▶ [Dataset entries]
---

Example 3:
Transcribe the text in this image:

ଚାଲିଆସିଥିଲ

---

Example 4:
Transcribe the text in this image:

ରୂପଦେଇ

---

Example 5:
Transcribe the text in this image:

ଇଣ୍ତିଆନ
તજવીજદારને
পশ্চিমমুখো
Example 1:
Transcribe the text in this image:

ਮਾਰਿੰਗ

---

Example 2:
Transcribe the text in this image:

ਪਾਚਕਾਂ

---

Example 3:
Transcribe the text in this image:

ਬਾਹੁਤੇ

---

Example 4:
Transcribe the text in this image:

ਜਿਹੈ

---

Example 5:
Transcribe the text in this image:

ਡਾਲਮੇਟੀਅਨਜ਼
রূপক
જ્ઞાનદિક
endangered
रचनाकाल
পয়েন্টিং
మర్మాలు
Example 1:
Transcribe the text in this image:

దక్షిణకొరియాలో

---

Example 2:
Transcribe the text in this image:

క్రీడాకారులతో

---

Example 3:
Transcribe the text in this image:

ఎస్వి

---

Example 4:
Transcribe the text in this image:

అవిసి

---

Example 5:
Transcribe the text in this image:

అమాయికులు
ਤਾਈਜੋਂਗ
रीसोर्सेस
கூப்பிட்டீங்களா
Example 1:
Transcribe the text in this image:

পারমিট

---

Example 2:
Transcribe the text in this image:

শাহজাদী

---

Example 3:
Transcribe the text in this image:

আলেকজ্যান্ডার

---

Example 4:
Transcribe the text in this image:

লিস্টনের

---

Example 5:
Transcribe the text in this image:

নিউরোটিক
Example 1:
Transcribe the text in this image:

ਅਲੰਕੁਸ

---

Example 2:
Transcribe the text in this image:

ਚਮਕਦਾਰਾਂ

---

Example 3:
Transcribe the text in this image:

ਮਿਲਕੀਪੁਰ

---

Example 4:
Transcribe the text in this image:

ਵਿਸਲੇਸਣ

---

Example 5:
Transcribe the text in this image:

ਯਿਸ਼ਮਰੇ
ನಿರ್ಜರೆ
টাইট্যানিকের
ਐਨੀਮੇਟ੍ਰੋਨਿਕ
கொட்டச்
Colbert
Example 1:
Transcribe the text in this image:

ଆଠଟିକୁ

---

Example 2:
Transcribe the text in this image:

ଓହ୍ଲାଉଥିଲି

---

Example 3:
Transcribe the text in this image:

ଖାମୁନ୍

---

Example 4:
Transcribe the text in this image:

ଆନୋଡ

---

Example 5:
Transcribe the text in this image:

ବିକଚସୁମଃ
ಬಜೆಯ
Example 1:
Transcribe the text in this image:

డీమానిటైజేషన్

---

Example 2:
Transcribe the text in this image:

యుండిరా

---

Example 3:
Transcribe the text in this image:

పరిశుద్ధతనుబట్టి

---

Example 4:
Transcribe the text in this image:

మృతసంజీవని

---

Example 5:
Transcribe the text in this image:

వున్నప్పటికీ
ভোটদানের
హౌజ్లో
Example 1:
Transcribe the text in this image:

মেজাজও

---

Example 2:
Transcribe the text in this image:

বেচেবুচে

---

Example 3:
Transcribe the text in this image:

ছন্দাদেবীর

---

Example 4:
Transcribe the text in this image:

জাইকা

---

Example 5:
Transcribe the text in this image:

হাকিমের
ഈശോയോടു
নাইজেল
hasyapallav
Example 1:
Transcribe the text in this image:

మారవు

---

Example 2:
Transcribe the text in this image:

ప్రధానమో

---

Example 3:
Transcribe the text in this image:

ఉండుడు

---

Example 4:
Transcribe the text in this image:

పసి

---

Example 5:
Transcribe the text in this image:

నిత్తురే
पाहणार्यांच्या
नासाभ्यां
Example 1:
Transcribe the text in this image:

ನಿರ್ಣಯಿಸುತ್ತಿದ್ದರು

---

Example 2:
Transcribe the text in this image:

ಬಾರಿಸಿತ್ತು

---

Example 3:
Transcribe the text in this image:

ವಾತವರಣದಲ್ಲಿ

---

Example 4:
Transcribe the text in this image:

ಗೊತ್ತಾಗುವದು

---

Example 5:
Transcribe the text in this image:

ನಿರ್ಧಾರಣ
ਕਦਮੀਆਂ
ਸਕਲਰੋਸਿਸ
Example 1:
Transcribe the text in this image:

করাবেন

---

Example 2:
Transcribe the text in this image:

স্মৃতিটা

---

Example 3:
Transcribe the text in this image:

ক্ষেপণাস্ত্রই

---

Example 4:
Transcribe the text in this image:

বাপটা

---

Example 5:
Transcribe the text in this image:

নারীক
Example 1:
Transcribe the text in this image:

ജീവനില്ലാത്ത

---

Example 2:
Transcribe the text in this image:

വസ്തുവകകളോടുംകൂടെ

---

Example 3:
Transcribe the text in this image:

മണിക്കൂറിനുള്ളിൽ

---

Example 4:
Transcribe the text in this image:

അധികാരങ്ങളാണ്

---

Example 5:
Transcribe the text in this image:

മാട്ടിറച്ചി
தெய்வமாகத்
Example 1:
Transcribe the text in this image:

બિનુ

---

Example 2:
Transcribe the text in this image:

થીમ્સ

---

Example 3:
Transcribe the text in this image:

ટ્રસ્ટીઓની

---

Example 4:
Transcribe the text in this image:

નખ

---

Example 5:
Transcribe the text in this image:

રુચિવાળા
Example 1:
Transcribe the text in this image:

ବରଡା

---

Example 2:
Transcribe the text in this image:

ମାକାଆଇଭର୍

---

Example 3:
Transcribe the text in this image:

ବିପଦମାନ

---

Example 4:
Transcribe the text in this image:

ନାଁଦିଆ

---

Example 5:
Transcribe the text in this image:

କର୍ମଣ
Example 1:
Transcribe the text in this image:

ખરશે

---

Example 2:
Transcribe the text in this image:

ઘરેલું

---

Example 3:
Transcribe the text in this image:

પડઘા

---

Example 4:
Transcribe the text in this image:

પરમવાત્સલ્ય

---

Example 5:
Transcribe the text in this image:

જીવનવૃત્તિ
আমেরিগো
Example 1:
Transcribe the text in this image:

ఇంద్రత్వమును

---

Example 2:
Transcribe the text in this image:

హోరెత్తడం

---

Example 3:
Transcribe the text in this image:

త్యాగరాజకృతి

▶ [Task to complete] All of the entries must be given again, word for word.

▶ [Exercise answer]
---

Example 3:
Transcribe the text in this image:

ଚାଲିଆସିଥିଲ

---

Example 4:
Transcribe the text in this image:

ରୂପଦେଇ

---

Example 5:
Transcribe the text in this image:

ଇଣ୍ତିଆନ
તજવીજદારને
পশ্চিমমুখো
Example 1:
Transcribe the text in this image:

ਮਾਰਿੰਗ

---

Example 2:
Transcribe the text in this image:

ਪਾਚਕਾਂ

---

Example 3:
Transcribe the text in this image:

ਬਾਹੁਤੇ

---

Example 4:
Transcribe the text in this image:

ਜਿਹੈ

---

Example 5:
Transcribe the text in this image:

ਡਾਲਮੇਟੀਅਨਜ਼
রূপক
જ્ઞાનદિક
endangered
रचनाकाल
পয়েন্টিং
మర్మాలు
Example 1:
Transcribe the text in this image:

దక్షిణకొరియాలో

---

Example 2:
Transcribe the text in this image:

క్రీడాకారులతో

---

Example 3:
Transcribe the text in this image:

ఎస్వి

---

Example 4:
Transcribe the text in this image:

అవిసి

---

Example 5:
Transcribe the text in this image:

అమాయికులు
ਤਾਈਜੋਂਗ
रीसोर्सेस
கூப்பிட்டீங்களா
Example 1:
Transcribe the text in this image:

পারমিট

---

Example 2:
Transcribe the text in this image:

শাহজাদী

---

Example 3:
Transcribe the text in this image:

আলেকজ্যান্ডার

---

Example 4:
Transcribe the text in this image:

লিস্টনের

---

Example 5:
Transcribe the text in this image:

নিউরোটিক
Example 1:
Transcribe the text in this image:

ਅਲੰਕੁਸ

---

Example 2:
Transcribe the text in this image:

ਚਮਕਦਾਰਾਂ

---

Example 3:
Transcribe the text in this image:

ਮਿਲਕੀਪੁਰ

---

Example 4:
Transcribe the text in this image:

ਵਿਸਲੇਸਣ

---

Example 5:
Transcribe the text in this image:

ਯਿਸ਼ਮਰੇ
ನಿರ್ಜರೆ
টাইট্যানিকের
ਐਨੀਮੇਟ੍ਰੋਨਿਕ
கொட்டச்
Colbert
Example 1:
Transcribe the text in this image:

ଆଠଟିକୁ

---

Example 2:
Transcribe the text in this image:

ଓହ୍ଲାଉଥିଲି

---

Example 3:
Transcribe the text in this image:

ଖାମୁନ୍

---

Example 4:
Transcribe the text in this image:

ଆନୋଡ

---

Example 5:
Transcribe the text in this image:

ବିକଚସୁମଃ
ಬಜೆಯ
Example 1:
Transcribe the text in this image:

డీమానిటైజేషన్

---

Example 2:
Transcribe the text in this image:

యుండిరా

---

Example 3:
Transcribe the text in this image:

పరిశుద్ధతనుబట్టి

---

Example 4:
Transcribe the text in this image:

మృతసంజీవని

---

Example 5:
Transcribe the text in this image:

వున్నప్పటికీ
ভোটদানের
హౌజ్లో
Example 1:
Transcribe the text in this image:

মেজাজও

---

Example 2:
Transcribe the text in this image:

বেচেবুচে

---

Example 3:
Transcribe the text in this image:

ছন্দাদেবীর

---

Example 4:
Transcribe the text in this image:

জাইকা

---

Example 5:
Transcribe the text in this image:

হাকিমের
ഈശോയോടു
নাইজেল
hasyapallav
Example 1:
Transcribe the text in this image:

మారవు

---

Example 2:
Transcribe the text in this image:

ప్రధానమో

---

Example 3:
Transcribe the text in this image:

ఉండుడు

---

Example 4:
Transcribe the text in this image:

పసి

---

Example 5:
Transcribe the text in this image:

నిత్తురే
पाहणार्यांच्या
नासाभ्यां
Example 1:
Transcribe the text in this image:

ನಿರ್ಣಯಿಸುತ್ತಿದ್ದರು

---

Example 2:
Transcribe the text in this image:

ಬಾರಿಸಿತ್ತು

---

Example 3:
Transcribe the text in this image:

ವಾತವರಣದಲ್ಲಿ

---

Example 4:
Transcribe the text in this image:

ಗೊತ್ತಾಗುವದು

---

Example 5:
Transcribe the text in this image:

ನಿರ್ಧಾರಣ
ਕਦਮੀਆਂ
ਸਕਲਰੋਸਿਸ
Example 1:
Transcribe the text in this image:

করাবেন

---

Example 2:
Transcribe the text in this image:

স্মৃতিটা

---

Example 3:
Transcribe the text in this image:

ক্ষেপণাস্ত্রই

---

Example 4:
Transcribe the text in this image:

বাপটা

---

Example 5:
Transcribe the text in this image:

নারীক
Example 1:
Transcribe the text in this image:

ജീവനില്ലാത്ത

---

Example 2:
Transcribe the text in this image:

വസ്തുവകകളോടുംകൂടെ

---

Example 3:
Transcribe the text in this image:

മണിക്കൂറിനുള്ളിൽ

---

Example 4:
Transcribe the text in this image:

അധികാരങ്ങളാണ്

---

Example 5:
Transcribe the text in this image:

മാട്ടിറച്ചി
தெய்வமாகத்
Example 1:
Transcribe the text in this image:

બિનુ

---

Example 2:
Transcribe the text in this image:

થીમ્સ

---

Example 3:
Transcribe the text in this image:

ટ્રસ્ટીઓની

---

Example 4:
Transcribe the text in this image:

નખ

---

Example 5:
Transcribe the text in this image:

રુચિવાળા
Example 1:
Transcribe the text in this image:

ବରଡା

---

Example 2:
Transcribe the text in this image:

ମାକାଆଇଭର୍

---

Example 3:
Transcribe the text in this image:

ବିପଦମାନ

---

Example 4:
Transcribe the text in this image:

ନାଁଦିଆ

---

Example 5:
Transcribe the text in this image:

କର୍ମଣ
Example 1:
Transcribe the text in this image:

ખરશે

---

Example 2:
Transcribe the text in this image:

ઘરેલું

---

Example 3:
Transcribe the text in this image:

પડઘા

---

Example 4:
Transcribe the text in this image:

પરમવાત્સલ્ય

---

Example 5:
Transcribe the text in this image:

જીવનવૃત્તિ
আমেরিগো
Example 1:
Transcribe the text in this image:

ఇంద్రత్వమును

---

Example 2:
Transcribe the text in this image:

హోరెత్తడం

---

Example 3:
Transcribe the text in this image:

త్యాగరాజకృతి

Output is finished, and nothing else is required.